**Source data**
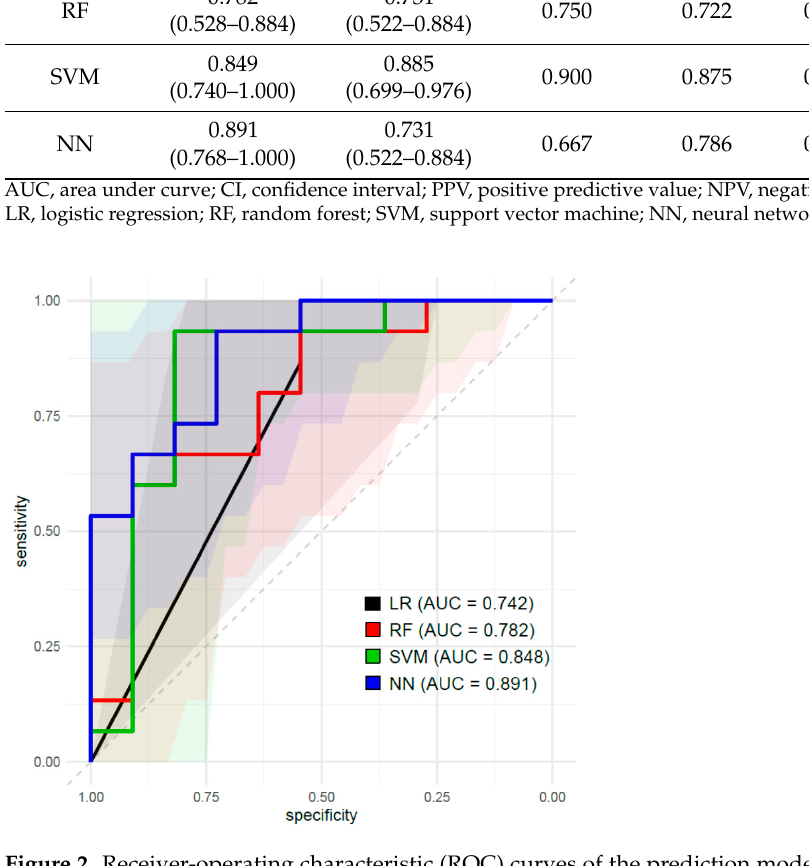
Figure 2. Receiver-operating characteristic (ROC) curves of the prediction models constructed by logistic regression (LR), random forest (RF), support vector machine (SVM), and neural network (NN) algorithms using MRI radiomic features in the test dataset.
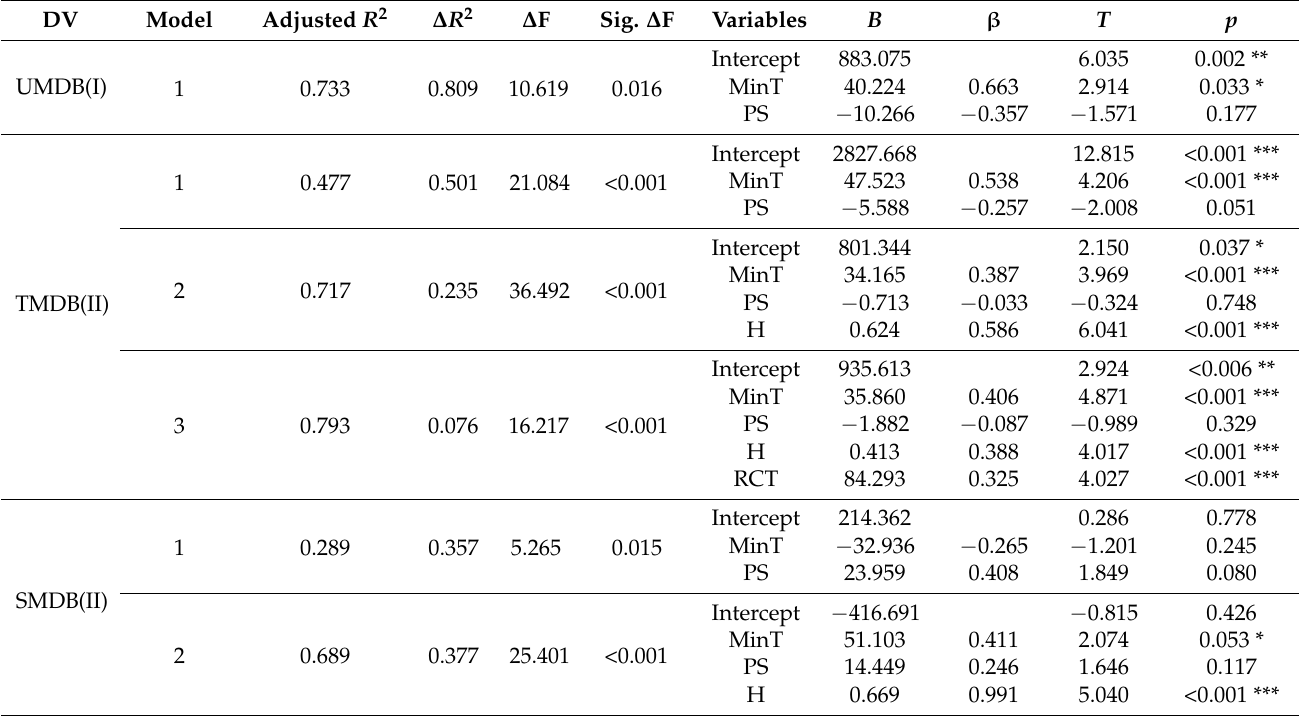
Table 1. Hierarchical multiple regression summary for deciduous broad-leaved forest on the mountains without climatic treeline in the east monsoon realm of China.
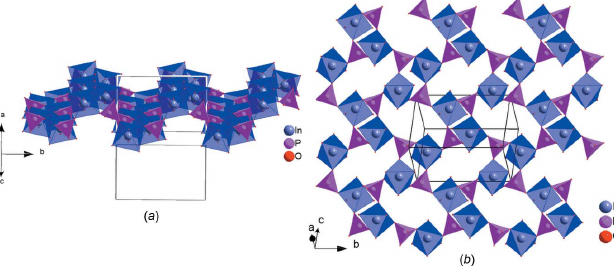
Figure 3 ( a ) A view approximately along [101] showing the undulating layer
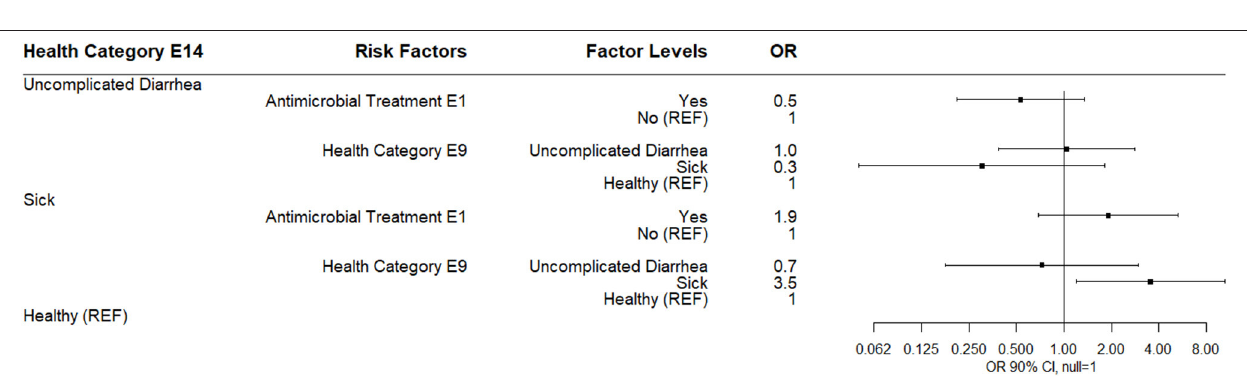
FIGURE 8 | Results of multinomial logistic regression modeling health category at sampling day E9. Odds ratios and 90% confidence intervals are shown.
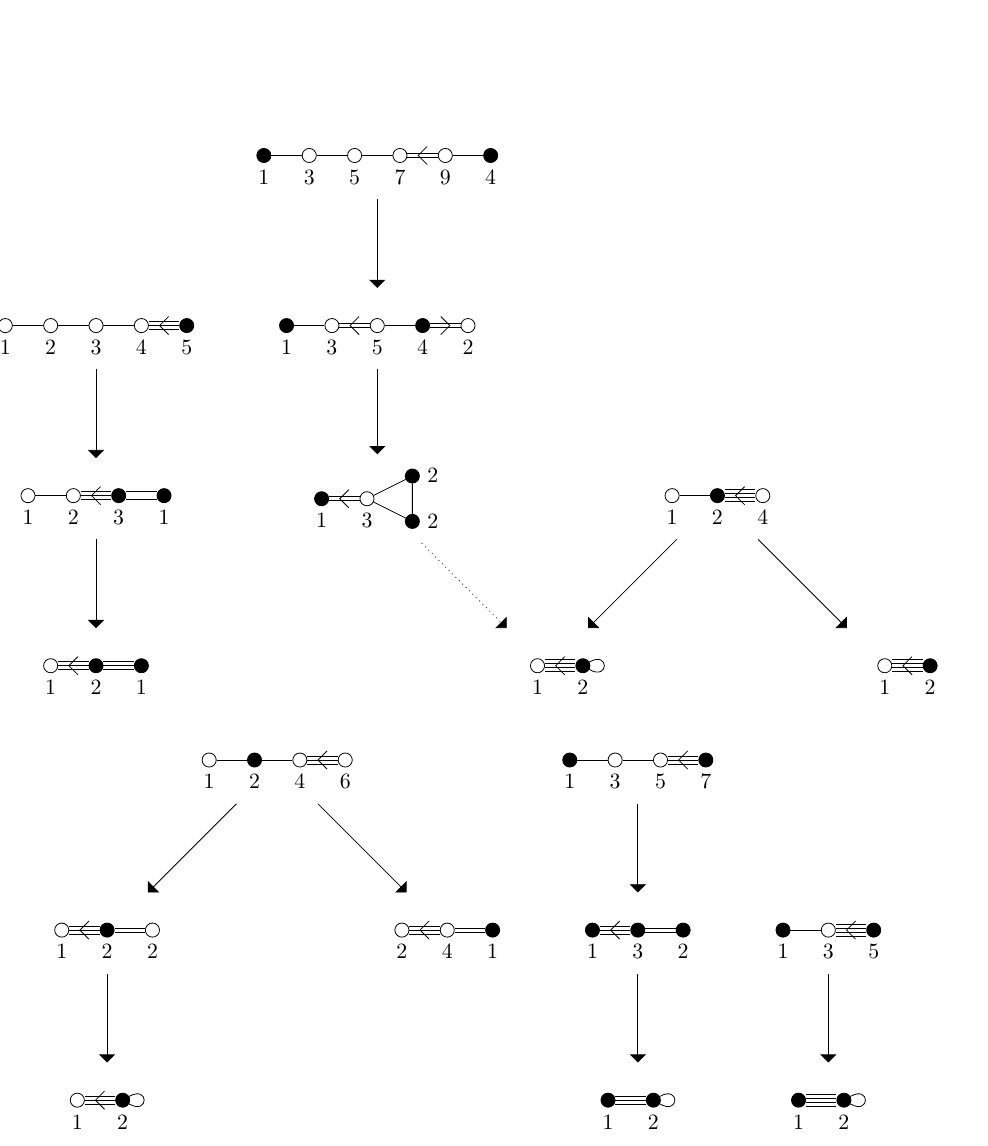
Figure 7 . The su (5) series (top left), the sp (8) su (3) series (middle) and the su (2) series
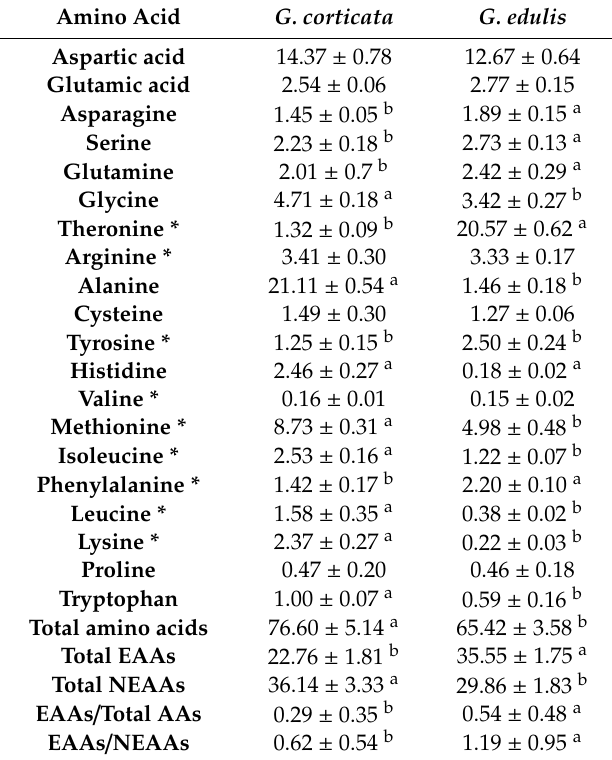
Table 3. Protein composition of G. corticata and G. edulis .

**TASK OBJECTIVE**
The answer must consist of each line in the entries above that includes "forest".

**ANSWER TO THE EXERCISE**
Figure 2. Receiver-operating characteristic (ROC) curves of the prediction models constructed by logistic regression (LR), random forest (RF), support vector machine (SVM), and neural network (NN) algorithms using MRI radiomic features in the test dataset.
Table 1. Hierarchical multiple regression summary for deciduous broad-leaved forest on the mountains without climatic treeline in the east monsoon realm of China.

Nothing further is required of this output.